Fuck. Just hang up. Hang up right now, Mason.

The last favor I did Buddy has weighed on my conscience for the past thirteen years.

Back in undergrad, I was something of a gridiron success, nothing like my little brother Cayden, but enough to make me known. In those early glory days, Buddy, Charles, and I were inseparable, never letting each other piss away our livers alone.

Even with my achievements on the field, it was always explicit I would go into the family business. To escape the expectations, the life that had been tracked for me as the eldest Beckett boy of my generation, I went through those first years in a haze of alcohol and easy tail. We put our stamp on that campus, but the cost was significant and enough messes accumulated to the point that something needed to be done.

Of course, with old money like the Graham’s and Beckett’s, there wasn’t any situation that couldn’t be ‘taken care of.’. In fact, despite our antics, the Beckett name still carries some weight in Abbotsleigh’s halls. My dedicated effort to fuck, fight, and drink it away ultimately failed.

However, I did manage to sabotage myself enough to get involuntarily transferred, which is the wealthy version of expulsion. Beckett money smoothed the way for me to finish out my senior year at another Ivy League school and then on to law school. After my fuckery, my father had little trouble guilting me into soulless obedience.

I was finally away from all this, breaking free the way I wish I could have done back then and who should appear to drag my ass back into that pit, but good ol’ Buddy.

“It’s my nephew, Nick again. He’s twenty now, a Trojan. You know how it is…” he punctuates this with a sick laugh. “Anyway, he’s in a little bit of trouble again, but nothing you can’t handle.”

Great, that shithead again. Nick was up for armed robbery his freshman year and I still had nightmares recalling my brutal cross-exam of the prosecution’s primary witness.

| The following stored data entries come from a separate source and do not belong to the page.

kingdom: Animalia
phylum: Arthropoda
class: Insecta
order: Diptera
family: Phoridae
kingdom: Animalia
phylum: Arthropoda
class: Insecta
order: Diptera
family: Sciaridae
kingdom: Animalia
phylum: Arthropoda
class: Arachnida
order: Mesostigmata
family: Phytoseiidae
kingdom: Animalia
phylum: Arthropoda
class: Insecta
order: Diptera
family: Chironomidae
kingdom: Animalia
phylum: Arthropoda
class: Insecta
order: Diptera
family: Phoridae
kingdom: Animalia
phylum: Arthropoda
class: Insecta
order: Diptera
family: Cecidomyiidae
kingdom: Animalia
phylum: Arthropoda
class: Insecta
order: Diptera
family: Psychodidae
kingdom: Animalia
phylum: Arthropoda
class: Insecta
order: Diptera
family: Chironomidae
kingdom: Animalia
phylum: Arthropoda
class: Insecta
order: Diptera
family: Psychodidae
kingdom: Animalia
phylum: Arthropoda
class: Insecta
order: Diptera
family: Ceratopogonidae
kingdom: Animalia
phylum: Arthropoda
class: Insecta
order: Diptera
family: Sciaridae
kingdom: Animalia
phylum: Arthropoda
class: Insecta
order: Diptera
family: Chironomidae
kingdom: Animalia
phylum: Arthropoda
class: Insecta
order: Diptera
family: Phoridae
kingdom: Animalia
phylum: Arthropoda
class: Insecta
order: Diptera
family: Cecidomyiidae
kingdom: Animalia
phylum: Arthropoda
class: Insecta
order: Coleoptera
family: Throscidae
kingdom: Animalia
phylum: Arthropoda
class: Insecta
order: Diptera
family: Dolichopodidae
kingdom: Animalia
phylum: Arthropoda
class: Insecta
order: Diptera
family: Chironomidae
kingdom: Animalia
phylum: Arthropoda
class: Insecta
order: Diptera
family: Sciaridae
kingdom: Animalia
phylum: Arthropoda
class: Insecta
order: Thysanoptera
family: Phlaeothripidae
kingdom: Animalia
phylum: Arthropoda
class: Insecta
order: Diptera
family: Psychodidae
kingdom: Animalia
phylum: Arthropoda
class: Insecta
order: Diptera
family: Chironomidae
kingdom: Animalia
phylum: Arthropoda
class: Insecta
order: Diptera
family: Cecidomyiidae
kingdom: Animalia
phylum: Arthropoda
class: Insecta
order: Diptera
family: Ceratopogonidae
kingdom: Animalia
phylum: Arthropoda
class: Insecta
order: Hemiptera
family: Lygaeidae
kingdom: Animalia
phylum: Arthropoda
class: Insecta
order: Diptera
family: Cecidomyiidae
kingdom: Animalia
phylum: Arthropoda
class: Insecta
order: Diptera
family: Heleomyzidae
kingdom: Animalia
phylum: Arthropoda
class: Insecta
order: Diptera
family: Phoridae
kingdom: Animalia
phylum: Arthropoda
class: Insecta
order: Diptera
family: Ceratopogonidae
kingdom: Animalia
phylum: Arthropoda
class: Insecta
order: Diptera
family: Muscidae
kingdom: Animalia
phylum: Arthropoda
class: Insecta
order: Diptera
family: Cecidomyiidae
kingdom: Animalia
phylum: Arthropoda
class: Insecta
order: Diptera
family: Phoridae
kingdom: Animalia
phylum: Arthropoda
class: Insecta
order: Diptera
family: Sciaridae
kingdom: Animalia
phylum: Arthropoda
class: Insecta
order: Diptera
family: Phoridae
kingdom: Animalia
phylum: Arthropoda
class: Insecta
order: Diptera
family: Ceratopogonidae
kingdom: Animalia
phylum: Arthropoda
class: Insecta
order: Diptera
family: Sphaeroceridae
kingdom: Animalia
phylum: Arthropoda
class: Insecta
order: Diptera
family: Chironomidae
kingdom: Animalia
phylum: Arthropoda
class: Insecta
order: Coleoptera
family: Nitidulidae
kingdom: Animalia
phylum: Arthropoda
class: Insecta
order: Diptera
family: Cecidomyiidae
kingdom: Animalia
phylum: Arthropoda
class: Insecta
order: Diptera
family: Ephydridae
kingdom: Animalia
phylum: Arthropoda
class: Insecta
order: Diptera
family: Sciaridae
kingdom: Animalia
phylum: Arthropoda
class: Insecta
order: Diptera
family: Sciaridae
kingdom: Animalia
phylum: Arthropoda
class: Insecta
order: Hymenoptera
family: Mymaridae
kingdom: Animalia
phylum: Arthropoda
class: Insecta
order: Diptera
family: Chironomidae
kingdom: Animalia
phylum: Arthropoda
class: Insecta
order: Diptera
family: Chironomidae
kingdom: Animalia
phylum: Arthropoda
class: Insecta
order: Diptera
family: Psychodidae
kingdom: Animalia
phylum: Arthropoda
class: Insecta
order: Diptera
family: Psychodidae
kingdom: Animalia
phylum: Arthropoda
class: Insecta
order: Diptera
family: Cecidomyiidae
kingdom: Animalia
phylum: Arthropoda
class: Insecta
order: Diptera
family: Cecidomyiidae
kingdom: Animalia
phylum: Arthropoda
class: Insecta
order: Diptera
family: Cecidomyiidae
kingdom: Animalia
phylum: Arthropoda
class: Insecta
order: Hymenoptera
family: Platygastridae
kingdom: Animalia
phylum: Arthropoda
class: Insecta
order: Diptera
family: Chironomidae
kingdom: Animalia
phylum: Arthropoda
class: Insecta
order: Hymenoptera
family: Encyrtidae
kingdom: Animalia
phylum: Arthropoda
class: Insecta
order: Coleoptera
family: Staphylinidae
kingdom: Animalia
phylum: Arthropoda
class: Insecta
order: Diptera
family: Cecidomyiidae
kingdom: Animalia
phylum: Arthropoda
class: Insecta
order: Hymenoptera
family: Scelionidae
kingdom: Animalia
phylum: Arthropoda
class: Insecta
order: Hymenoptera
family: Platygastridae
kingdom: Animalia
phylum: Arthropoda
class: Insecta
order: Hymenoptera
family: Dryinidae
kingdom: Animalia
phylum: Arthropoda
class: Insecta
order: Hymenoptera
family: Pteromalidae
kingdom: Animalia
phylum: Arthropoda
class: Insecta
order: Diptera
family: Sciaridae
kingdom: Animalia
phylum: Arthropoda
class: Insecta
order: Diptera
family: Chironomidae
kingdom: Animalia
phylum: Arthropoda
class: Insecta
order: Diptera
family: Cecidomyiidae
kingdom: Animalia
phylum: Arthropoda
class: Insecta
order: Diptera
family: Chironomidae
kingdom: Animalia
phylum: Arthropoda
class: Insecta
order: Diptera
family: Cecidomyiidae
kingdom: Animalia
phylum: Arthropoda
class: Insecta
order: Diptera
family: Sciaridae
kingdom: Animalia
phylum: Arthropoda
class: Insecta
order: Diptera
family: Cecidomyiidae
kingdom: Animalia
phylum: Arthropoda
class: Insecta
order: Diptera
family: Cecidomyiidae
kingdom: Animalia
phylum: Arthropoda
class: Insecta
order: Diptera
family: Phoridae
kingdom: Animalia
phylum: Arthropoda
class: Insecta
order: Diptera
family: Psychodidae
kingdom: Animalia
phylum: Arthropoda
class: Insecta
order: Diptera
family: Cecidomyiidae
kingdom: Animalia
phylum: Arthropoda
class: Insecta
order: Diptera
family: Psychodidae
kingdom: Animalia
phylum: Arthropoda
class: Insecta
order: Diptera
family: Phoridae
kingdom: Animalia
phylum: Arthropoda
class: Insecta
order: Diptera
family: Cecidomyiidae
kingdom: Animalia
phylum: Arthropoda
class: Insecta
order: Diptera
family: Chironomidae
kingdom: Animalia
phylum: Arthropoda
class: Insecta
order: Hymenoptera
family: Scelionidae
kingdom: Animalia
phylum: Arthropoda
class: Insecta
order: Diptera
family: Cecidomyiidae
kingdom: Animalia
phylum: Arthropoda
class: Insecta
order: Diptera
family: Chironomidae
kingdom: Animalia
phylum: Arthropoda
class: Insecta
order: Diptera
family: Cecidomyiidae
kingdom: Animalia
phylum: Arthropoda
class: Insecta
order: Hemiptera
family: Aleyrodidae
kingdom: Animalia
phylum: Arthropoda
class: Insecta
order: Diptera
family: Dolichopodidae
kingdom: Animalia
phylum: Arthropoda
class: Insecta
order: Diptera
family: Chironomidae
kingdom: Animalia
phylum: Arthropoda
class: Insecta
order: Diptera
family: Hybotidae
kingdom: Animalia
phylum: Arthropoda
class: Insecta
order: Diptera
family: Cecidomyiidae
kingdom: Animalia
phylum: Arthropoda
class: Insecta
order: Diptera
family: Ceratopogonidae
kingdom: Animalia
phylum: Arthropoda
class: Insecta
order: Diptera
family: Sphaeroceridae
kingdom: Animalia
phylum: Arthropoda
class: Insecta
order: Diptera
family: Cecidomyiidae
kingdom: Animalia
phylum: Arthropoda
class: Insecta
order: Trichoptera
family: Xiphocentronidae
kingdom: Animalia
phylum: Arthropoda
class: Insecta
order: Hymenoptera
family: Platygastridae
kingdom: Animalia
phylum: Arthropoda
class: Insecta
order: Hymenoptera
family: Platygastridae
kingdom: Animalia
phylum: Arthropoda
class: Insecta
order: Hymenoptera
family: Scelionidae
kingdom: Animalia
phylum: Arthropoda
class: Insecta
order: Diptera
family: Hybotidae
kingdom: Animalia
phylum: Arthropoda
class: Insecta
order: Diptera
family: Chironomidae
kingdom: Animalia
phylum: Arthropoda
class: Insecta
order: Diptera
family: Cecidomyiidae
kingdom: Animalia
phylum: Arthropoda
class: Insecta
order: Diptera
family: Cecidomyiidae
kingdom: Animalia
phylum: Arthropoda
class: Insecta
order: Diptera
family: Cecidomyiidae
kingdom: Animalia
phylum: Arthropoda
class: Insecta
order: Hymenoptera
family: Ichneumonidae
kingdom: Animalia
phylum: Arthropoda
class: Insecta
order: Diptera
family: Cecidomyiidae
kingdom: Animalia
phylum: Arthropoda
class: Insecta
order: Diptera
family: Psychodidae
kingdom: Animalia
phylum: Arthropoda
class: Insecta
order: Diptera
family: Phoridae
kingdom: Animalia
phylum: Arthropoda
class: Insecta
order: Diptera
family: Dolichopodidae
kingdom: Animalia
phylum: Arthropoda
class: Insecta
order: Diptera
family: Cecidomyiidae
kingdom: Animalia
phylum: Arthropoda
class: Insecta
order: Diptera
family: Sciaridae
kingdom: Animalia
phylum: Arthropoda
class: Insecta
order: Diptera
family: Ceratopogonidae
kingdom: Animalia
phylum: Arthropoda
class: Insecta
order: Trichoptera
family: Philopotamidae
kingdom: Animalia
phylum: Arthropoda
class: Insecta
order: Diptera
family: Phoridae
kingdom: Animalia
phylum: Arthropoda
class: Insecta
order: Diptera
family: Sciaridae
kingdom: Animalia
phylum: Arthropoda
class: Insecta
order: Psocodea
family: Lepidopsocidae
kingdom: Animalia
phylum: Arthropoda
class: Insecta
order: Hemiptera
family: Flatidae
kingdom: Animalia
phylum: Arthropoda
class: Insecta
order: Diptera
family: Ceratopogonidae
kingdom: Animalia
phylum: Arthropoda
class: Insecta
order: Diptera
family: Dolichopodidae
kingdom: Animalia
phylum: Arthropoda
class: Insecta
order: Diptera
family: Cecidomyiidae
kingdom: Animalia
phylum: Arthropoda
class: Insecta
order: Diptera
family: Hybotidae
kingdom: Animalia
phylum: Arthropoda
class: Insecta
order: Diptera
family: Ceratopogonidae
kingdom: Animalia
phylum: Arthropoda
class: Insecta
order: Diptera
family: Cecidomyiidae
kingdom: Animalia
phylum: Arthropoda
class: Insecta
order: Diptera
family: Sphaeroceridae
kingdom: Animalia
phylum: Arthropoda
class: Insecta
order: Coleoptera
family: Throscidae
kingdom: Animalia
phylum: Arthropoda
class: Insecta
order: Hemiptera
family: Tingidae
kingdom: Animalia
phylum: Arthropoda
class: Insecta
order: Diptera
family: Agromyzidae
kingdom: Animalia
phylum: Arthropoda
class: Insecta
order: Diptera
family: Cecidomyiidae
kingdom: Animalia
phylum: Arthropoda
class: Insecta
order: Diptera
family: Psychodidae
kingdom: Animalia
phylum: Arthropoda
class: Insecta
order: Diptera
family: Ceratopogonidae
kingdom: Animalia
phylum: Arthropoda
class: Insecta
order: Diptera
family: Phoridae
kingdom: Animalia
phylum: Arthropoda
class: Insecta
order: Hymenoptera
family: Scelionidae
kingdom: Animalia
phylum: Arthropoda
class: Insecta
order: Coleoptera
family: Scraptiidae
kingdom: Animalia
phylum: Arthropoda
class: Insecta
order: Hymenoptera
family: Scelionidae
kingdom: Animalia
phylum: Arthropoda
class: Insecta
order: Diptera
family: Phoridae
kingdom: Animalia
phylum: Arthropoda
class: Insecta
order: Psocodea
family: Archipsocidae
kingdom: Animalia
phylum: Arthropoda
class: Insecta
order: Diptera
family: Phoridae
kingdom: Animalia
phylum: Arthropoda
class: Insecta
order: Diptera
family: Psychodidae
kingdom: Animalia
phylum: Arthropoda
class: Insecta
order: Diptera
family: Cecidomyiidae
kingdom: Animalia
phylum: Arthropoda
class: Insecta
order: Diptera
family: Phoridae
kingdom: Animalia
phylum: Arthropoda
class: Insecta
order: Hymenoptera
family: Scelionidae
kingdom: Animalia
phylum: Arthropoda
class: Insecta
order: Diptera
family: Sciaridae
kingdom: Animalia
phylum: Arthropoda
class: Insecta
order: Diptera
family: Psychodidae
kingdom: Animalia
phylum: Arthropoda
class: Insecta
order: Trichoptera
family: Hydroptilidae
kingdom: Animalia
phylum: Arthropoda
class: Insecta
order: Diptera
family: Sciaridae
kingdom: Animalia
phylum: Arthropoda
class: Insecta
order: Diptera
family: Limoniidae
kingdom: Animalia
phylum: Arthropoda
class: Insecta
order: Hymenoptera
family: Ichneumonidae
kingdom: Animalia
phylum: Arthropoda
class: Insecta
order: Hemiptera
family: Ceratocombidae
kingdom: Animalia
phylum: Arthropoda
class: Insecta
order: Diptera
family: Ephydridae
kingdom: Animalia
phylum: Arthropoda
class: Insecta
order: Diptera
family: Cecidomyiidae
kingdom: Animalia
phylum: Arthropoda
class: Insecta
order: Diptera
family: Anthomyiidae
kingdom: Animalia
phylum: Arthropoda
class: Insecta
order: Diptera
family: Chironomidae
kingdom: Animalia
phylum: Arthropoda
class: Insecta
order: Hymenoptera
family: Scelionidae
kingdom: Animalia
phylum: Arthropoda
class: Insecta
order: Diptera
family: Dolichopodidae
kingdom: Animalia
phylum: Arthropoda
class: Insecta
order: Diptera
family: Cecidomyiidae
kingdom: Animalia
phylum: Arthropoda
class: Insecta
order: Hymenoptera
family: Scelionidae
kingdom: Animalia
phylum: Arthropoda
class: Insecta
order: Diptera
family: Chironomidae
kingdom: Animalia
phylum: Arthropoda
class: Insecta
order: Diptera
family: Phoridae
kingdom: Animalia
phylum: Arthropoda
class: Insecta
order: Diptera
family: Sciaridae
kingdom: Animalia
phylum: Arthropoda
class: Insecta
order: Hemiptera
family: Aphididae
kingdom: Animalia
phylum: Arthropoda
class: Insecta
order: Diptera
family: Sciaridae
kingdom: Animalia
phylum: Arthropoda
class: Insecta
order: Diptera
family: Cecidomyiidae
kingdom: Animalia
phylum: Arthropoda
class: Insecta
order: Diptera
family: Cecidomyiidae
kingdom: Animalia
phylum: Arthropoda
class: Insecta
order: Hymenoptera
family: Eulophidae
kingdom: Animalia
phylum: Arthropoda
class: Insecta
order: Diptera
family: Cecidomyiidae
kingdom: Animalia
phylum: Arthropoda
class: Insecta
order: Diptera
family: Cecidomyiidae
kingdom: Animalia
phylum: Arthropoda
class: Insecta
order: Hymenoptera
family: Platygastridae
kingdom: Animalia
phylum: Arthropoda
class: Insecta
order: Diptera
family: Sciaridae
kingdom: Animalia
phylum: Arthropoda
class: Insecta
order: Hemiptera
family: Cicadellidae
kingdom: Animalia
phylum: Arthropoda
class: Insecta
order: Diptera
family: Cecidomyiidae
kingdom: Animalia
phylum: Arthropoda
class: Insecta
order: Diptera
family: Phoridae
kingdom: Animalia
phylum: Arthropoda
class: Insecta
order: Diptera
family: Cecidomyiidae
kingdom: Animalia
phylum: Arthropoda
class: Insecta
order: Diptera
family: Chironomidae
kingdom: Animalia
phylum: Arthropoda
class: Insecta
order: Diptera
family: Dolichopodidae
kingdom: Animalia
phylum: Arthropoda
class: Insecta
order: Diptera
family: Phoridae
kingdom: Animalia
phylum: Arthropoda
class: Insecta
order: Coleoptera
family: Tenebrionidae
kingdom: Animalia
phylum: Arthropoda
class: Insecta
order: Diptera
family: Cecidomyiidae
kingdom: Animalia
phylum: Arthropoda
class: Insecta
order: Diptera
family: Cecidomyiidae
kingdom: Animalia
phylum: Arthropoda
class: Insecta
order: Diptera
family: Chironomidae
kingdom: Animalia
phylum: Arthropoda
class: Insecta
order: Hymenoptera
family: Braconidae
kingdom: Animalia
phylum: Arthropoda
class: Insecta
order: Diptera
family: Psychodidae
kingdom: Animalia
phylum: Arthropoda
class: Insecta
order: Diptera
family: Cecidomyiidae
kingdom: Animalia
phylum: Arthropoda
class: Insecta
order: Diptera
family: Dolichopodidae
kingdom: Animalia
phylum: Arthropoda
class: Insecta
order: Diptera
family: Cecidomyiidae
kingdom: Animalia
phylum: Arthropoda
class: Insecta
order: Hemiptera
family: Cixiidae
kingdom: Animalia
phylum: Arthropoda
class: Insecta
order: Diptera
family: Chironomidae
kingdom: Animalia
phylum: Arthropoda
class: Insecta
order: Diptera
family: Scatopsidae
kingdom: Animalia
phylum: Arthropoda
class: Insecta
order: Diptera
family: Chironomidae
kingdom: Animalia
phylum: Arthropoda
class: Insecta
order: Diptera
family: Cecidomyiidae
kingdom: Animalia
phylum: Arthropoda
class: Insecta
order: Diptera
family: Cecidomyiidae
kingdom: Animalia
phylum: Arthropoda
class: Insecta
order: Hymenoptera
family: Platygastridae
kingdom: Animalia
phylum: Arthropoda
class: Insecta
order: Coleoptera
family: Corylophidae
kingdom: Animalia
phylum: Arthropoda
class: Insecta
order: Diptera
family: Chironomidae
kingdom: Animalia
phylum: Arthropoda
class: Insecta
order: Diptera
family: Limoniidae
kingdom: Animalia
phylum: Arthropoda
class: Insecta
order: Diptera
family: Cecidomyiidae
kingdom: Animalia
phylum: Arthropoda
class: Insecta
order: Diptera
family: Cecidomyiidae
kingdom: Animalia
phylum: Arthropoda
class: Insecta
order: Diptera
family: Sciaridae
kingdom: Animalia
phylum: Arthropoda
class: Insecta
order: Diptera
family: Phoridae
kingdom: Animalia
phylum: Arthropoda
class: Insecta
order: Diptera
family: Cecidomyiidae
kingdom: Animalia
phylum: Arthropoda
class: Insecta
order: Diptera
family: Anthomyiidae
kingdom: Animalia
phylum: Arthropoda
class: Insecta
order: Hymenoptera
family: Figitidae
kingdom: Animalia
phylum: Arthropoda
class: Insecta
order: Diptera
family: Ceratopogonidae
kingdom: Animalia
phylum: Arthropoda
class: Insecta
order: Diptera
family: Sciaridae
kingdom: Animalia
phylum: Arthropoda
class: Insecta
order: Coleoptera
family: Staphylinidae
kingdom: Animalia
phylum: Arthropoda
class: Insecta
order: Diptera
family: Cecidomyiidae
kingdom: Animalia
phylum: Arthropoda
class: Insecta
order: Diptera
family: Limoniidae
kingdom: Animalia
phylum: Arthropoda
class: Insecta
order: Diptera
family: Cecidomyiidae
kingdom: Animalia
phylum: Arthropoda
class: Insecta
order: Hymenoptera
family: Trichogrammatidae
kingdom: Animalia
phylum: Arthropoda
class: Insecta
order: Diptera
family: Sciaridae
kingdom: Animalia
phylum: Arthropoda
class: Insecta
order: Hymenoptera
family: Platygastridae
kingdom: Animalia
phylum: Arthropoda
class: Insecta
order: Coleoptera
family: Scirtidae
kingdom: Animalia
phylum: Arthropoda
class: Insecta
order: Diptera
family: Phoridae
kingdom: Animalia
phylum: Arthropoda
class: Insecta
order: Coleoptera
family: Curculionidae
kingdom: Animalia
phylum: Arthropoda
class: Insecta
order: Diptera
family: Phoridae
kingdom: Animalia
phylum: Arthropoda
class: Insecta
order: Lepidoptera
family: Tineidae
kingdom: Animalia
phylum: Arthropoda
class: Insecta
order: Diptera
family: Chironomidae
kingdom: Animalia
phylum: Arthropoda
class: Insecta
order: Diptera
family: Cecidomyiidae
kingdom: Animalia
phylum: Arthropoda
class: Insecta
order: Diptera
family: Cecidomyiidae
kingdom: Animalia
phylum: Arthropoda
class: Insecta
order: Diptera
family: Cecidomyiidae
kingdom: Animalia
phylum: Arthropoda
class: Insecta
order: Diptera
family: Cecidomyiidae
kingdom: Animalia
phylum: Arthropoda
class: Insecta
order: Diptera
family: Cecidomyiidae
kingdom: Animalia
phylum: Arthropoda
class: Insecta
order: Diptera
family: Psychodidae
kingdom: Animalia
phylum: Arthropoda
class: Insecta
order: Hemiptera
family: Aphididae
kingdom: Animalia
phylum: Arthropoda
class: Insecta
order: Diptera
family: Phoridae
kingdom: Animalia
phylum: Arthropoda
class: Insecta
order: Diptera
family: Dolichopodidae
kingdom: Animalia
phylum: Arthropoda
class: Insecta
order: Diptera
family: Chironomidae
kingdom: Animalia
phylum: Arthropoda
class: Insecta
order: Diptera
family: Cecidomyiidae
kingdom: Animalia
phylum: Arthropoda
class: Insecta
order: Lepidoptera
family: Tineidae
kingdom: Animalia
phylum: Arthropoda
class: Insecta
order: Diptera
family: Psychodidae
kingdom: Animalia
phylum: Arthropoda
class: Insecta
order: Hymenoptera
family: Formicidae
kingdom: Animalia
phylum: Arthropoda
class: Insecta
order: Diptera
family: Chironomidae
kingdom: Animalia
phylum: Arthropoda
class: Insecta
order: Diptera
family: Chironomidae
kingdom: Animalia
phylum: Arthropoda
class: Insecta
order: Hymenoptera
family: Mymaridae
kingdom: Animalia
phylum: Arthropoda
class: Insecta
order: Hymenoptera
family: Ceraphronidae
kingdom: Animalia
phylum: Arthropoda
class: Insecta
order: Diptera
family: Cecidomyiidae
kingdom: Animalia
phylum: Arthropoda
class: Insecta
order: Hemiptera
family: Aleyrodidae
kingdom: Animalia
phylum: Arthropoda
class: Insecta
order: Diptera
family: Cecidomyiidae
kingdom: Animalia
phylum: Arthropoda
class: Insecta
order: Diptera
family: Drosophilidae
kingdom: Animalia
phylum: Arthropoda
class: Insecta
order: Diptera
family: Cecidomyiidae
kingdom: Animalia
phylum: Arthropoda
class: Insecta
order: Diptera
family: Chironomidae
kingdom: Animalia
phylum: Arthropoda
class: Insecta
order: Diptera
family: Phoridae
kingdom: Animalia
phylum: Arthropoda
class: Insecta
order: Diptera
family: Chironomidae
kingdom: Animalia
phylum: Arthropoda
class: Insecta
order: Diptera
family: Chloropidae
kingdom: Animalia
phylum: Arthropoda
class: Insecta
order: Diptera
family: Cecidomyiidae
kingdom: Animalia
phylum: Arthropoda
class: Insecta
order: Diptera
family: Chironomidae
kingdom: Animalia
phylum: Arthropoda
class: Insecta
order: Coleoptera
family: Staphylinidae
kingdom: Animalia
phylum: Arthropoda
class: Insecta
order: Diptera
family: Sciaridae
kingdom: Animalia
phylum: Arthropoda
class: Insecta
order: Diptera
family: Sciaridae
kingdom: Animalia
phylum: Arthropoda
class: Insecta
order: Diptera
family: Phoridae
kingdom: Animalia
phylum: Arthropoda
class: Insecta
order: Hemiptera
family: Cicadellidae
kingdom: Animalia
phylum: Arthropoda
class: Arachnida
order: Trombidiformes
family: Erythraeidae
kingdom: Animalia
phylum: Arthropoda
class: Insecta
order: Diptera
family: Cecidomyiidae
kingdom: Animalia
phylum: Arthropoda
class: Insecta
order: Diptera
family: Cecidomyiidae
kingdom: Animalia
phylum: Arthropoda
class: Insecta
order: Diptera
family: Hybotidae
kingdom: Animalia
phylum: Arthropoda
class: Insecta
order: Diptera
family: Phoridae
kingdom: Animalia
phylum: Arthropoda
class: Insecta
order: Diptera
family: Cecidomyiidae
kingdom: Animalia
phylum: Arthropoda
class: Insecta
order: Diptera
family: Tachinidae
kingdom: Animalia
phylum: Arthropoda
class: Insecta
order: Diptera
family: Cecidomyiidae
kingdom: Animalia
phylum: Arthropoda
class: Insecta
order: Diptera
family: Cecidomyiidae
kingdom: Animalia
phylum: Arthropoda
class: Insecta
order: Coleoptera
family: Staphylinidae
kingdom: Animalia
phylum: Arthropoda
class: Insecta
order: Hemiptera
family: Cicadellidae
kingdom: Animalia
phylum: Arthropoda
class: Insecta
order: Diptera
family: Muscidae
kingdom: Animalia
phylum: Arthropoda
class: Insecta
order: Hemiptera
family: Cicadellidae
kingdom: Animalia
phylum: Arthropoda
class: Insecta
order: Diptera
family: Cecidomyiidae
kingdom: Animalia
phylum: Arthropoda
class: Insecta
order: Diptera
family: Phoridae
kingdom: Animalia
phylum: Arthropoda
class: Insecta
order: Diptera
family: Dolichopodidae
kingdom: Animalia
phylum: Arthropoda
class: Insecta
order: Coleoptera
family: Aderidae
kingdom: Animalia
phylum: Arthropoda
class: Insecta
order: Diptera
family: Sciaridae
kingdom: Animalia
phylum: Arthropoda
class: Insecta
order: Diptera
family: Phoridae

“Sorry, I can’t take the case. I’m out of the business.”

Dude, I need you. If it hadn’t been for you last time, poor kid would have lost his future. Come on, Mason, for old time’s sake…”

Wrong tactic.

I remain firm. “Can’t do it, man.”

Buddy sighs. “I didn’t want it to be like this, brother, but you owe me. Come on, man, just do this solid for me.”

I owe him jack shit, but in Buddy’s twisted mind, of course he would see things that way. Still, I don’t need him causing trouble for me. For a second, I hesitate.

This is your test. You’ve got a fresh start here. You don’t have to be that guy anymore.

“I’ve moved on with my life, I’m not who I used to be,” I tell him. “The answer is no and it’s not changing.”

His tone changes. “What the hell? You think you can just hide in some little hole in the country like a little bitch? You’re a Beckett, you’ll always be a Beckett, so do what Beckett’s do…” He’s going on now and I don’t have time for it.

“Fuck off, Buddy.”

I hang up the phone and enjoy the acute satisfaction for a minute. Fucking Buddy. What is it with the hostility today? Maybe it’s the full moon. Shit, am I becoming superstitious after less than three months in the country?

I shake the thought away as I turn the ringer off and put the phone back in the drawer, hoping to lock away any secrets with it.

In the back of my mind, I know Buddy could cause one hell of a shit storm for me. There is history between us, secrets I don’t want aired to the world, and I’m hoping I didn’t just set a train wreck into motion.